The Hope Youth Center opened in the old Verona Rosser Center on Savannah Street on Tuesday morning. I remember Miss Verona well – a wiry, no-nonsense woman with a head full of sense and heart full of love. Particularly a love for children.
She could see that children represent the future.
Luke Ayers and all the folks at Hope Global Initiative get that, too. I like Luke very much. He is an energetic and committed young man who is doing great things.
But he also is a chip off the old block. His father, Lee Ayers, and I started out preaching about the same time. Lee worked at the post office then, and we’d talk from time to time. God led Lee to envision church as something we do for other people rather than a place we go for ourselves.
The Hope Youth Center is a logical extension of that outward-oriented theology. And then there’s Miss Verona. The Hope folks are following in some footsteps that demonstrated love for others and hope for children – no matter their situation – a long time ago.

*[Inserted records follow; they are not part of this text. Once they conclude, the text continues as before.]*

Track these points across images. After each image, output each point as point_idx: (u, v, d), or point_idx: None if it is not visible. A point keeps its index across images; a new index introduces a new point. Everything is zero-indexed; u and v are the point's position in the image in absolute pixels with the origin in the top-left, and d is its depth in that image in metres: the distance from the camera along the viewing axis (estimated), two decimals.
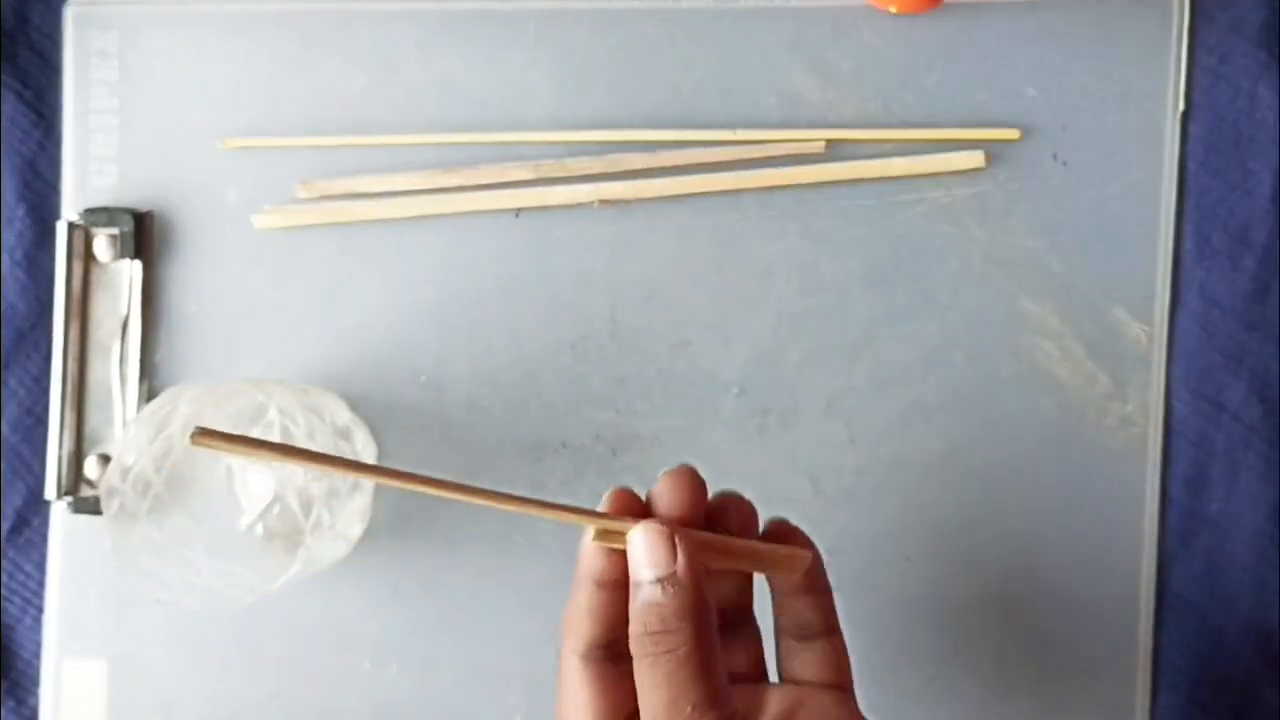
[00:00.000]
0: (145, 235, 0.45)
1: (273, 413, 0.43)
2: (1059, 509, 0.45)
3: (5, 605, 0.46)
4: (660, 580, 0.32)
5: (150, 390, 0.45)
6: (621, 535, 0.32)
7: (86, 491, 0.45)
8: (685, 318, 0.45)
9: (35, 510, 0.46)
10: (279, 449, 0.30)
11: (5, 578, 0.46)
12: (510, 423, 0.45)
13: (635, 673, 0.32)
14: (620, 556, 0.33)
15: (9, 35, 0.45)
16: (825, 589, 0.36)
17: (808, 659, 0.36)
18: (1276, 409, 0.45)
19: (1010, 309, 0.45)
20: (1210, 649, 0.45)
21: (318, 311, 0.45)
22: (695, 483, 0.34)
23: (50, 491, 0.45)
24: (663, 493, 0.33)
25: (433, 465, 0.45)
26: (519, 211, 0.45)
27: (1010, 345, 0.45)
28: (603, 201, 0.44)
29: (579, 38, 0.45)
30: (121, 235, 0.44)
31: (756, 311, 0.45)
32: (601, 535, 0.33)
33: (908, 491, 0.45)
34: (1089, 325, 0.45)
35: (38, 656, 0.46)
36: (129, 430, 0.42)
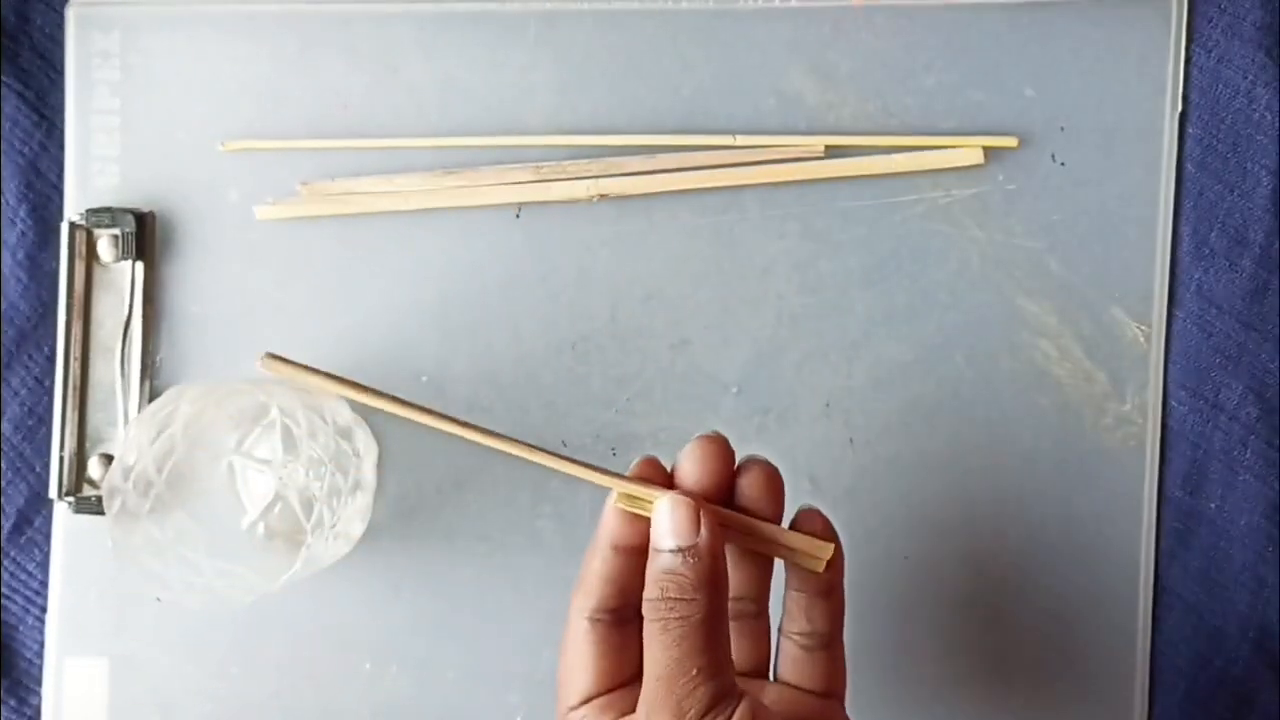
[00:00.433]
0: (147, 235, 0.45)
1: (274, 412, 0.43)
2: (1057, 508, 0.45)
3: (7, 604, 0.46)
4: (681, 550, 0.32)
5: (152, 390, 0.45)
6: (645, 502, 0.33)
7: (88, 491, 0.45)
8: (685, 318, 0.45)
9: (37, 510, 0.46)
10: (345, 382, 0.31)
11: (7, 577, 0.46)
12: (511, 422, 0.45)
13: (645, 634, 0.32)
14: (641, 523, 0.33)
15: (11, 36, 0.45)
16: (840, 596, 0.36)
17: (806, 667, 0.36)
18: (1274, 408, 0.45)
19: (1009, 309, 0.45)
20: (1208, 648, 0.45)
21: (319, 311, 0.45)
22: (723, 452, 0.34)
23: (52, 491, 0.45)
24: (690, 461, 0.34)
25: (433, 465, 0.45)
26: (519, 212, 0.45)
27: (1009, 345, 0.45)
28: (601, 196, 0.44)
29: (579, 38, 0.45)
30: (123, 235, 0.44)
31: (756, 311, 0.45)
32: (625, 500, 0.33)
33: (907, 491, 0.45)
34: (1087, 325, 0.45)
35: (39, 655, 0.46)
36: (131, 430, 0.42)
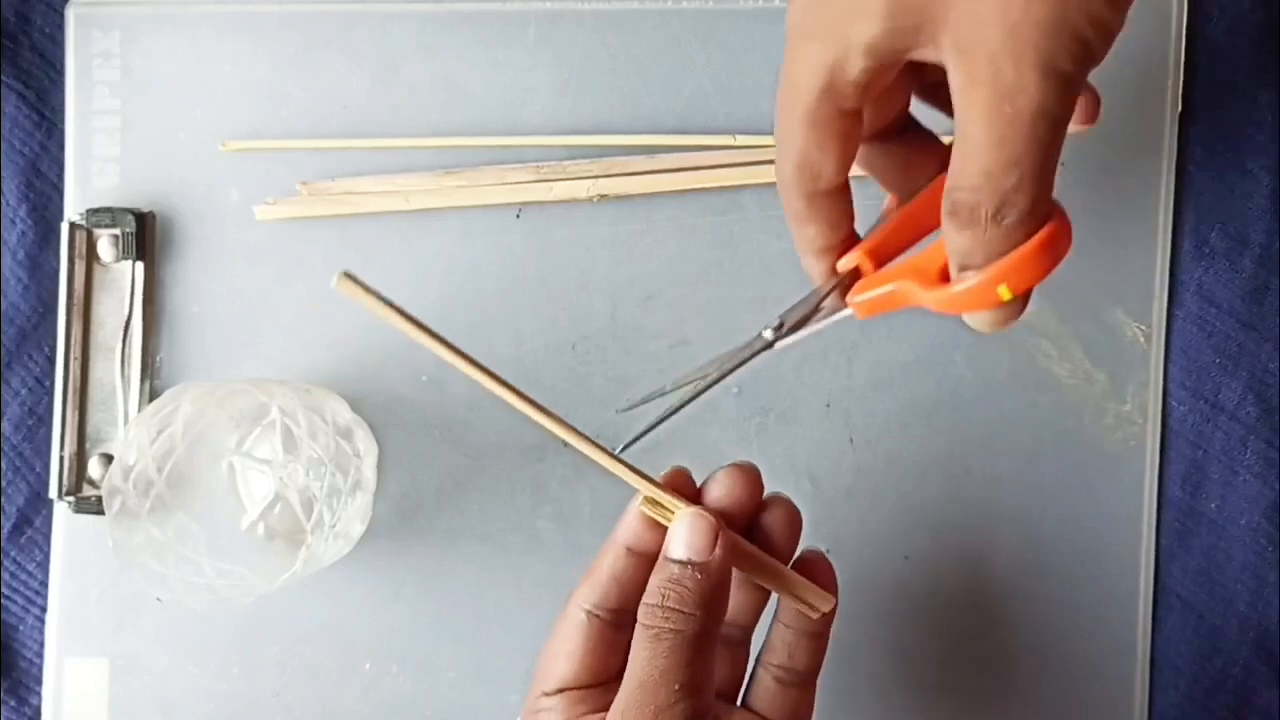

The Hope Youth Center is just down the street from the Howard Warner Boys and Girls Clubs, where much good is already taking place.
The day after the Hope Center opened, I drove out to St. Paul’s Episcopal Church for the community Ash Wednesday service. They had what I think is the biggest crowd ever, and there is something very special about bringing together people from so many churches to share in a moment when we are all reminded of our mortality and of God’s great love for us.
I know the ecumenical Lenten services don’t just happen. People plan and coordinate. There are pulpits to be filled and lunches to be prepared, bulletins to be printed, offerings to be collected and accounted for.
On Sunday at 3 p.m., Chris Buckley and Heval Mohamed Kelli will be on the stage at the Wadsworth Auditorium. Buckley is a former member of the Ku Klux Klan who has now become friends with will Kelli, a Kurdish refugee from Syria who is now a doctor. After the events of last April, when a white supremacist group came to our town, we cannot help but think about what it really means to be an American.
This program also did not occur without lots of work and commitment.
This coming week will be a busy one for the Wadsworth Auditorium. Courtenay “Becky” Budd has once again lined up some of the most talented classical musicians to come to Newnan.
On Thursday at 7:30 p.m., there will be free screenings of two documentaries about Charles Wadsworth, who grew up in Newnan and has become a classical music legend. There will be a panel discussion, too.
The Friends of Wadsworth Concert is Saturday at 7 p.m. This year, there also will be a Family Concert on Sunday at 3 p.m.
And while Becky’s pantheon of musicians are in town, they will take time out to work with some Coweta students.
So many good people work hard all the time to make Coweta County a great place to grow up, to learn, to worship and just to be. Time will reveal all the good that results.